▶ What this task involves:
Below are some records: retype them all exactly, but not the pictures.

▶ Data excerpts:

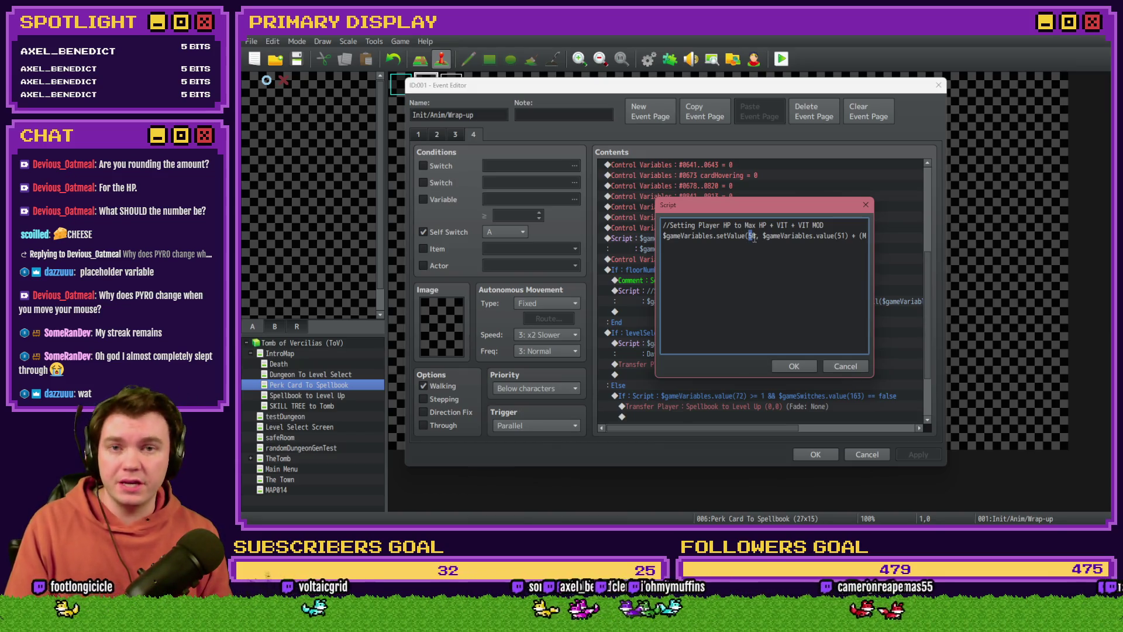
left_click(765, 237)
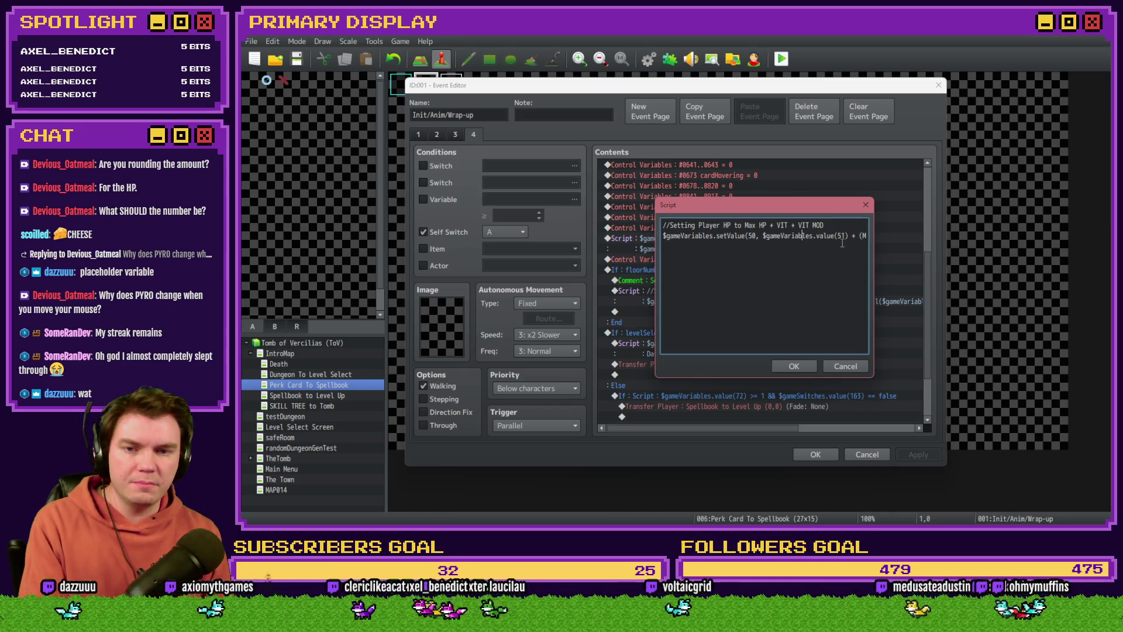
key("Right")
key("Right")
key("Right")
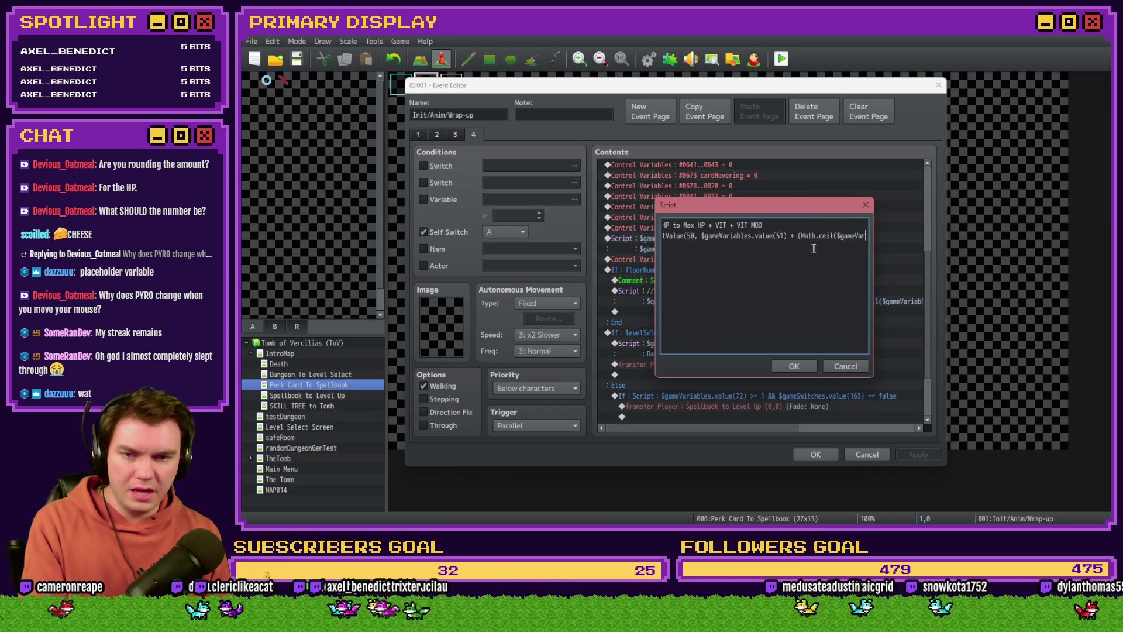
key("Right")
key("Right")
key("Right")
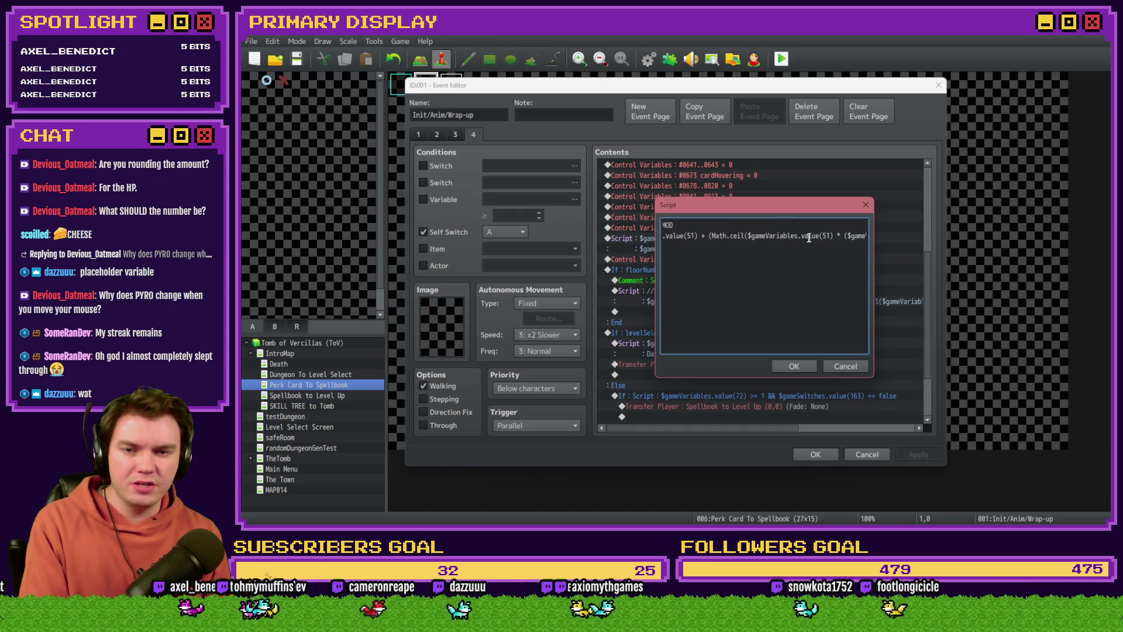
key("Right")
key("Right")
key("Right")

▶ Expected answer:
left_click(765, 237)
key("Right")
key("Right")
key("Right")
key("Right")
key("Right")
key("Right")
key("Right")
key("Right")
key("Right")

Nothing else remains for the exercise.